**Extract to read:**
──────

There are three performance improvements in the above version:
You were allocating a new rij vector every time. You can avoid this via @. to broadcast, manually adding dots so the line reads @views rij .= r[:,i] .- r[:,j], or just expanding it into a for loop. Unfortunately, the for loop is the fastest, because array views in Julia currently allocate memory. That will probably be fixed in most cases.
@inbounds. Fortran does not check array bounds at runtime, while Julia does. We can turn this off in code blocks within functions via @inbounds.
As pointed out by DNF, sum(abs2, x) is much faster for x <: Vector, when x is short. Speeds are similar for long x (eg, 1000).
We’re now only allocating memory for the one time we’re creating rij, before the for loop.
If you want even more performance, you can use StaticArrays.
using StaticArrays
function potential!(a::AbstractMatrix, r::Vector{SVector{M,T}}) where {M,T}
n = length(r)
@boundscheck begin # following advice of tkoolen
if ( M > size(a,1) || n > size(a,2) )
throw(BoundsError("Dimensions of a: $(size(a)); dimensions of r: ($M, $n)"))
end
end
Epot = zero(T)
fill!(a, 0)
@inbounds for i = 1:n-1, j = i+1:n
rij = r[i] - r[j]
dist2 = rij' * rij
r6 = (1/dist2)^3
r12 = r6*r6
Epot += r12 - r6
for k=1:M
tmp = (r6 - 2*r12)/dist2 * rij[k]
a[k,i] -= tmp
a[k,j] += tmp
end
end
return Epot
end
rv = [@SVector randn(3) for i = 1:n];
Julia will compile a different version of the function for each length of StaticArray you pass it, because the length is known at compile time. For this reason, Julia can also knows how much memory will be required, and just puts everything on the stack, avoiding any runtime heap memory allocations.

──────

**Dataset records:**
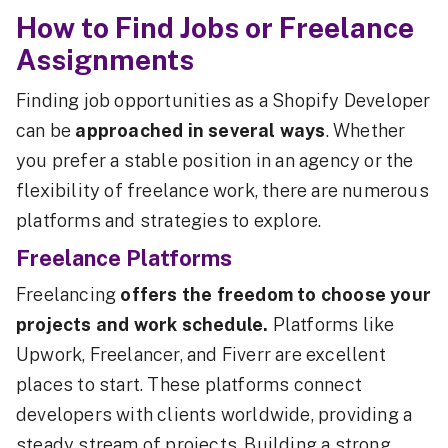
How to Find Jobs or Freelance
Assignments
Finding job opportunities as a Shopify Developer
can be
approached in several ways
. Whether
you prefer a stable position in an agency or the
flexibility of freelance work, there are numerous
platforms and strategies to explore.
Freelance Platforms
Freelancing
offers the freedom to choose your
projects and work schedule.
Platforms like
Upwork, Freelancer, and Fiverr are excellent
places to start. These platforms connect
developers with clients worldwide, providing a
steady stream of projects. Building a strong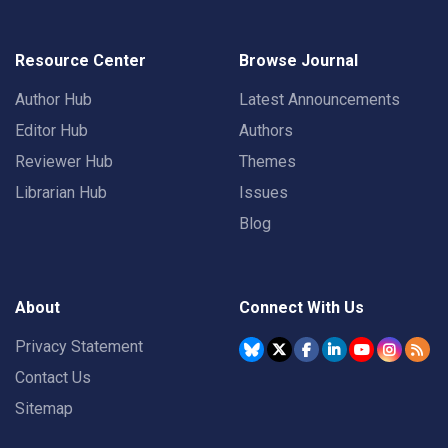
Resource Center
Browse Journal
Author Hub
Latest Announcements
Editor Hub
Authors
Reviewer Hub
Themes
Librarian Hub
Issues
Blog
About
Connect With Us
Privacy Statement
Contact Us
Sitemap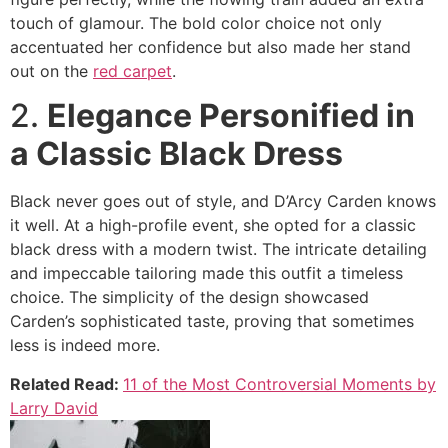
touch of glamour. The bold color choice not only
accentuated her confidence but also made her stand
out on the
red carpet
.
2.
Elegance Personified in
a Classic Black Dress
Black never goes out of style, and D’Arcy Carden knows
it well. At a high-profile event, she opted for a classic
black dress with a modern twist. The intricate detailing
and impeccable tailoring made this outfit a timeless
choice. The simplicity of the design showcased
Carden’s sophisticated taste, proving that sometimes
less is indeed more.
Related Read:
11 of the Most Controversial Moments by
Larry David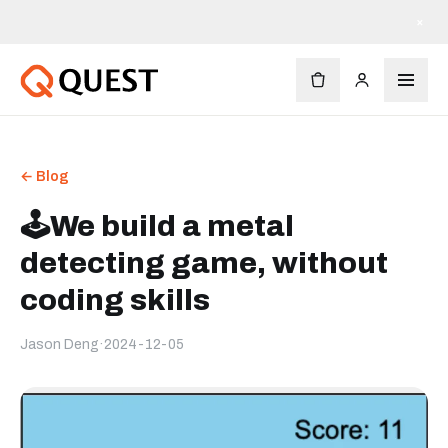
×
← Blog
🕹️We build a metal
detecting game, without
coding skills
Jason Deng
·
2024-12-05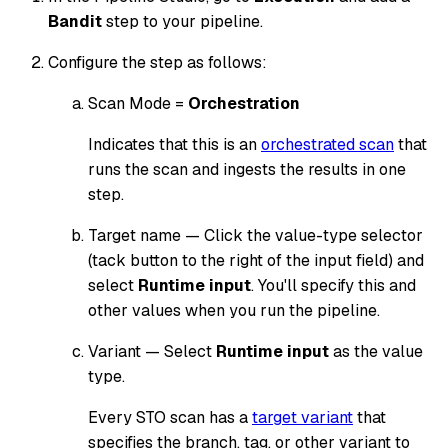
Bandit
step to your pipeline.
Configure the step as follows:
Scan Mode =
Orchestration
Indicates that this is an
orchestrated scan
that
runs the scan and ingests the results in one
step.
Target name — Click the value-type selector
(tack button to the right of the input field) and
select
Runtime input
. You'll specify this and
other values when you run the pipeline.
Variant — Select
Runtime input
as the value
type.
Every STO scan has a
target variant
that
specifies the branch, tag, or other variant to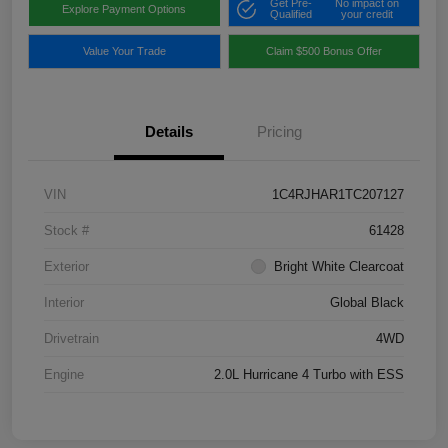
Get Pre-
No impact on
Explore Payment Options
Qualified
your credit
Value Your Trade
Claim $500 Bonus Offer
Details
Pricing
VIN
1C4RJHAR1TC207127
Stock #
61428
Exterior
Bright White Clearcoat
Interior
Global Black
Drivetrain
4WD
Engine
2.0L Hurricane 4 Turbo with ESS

──────

**What is required:**
In the Julia performance text, what macro turns off runtime array bounds checking in code blocks within functions?

**Your solution:**
@inbounds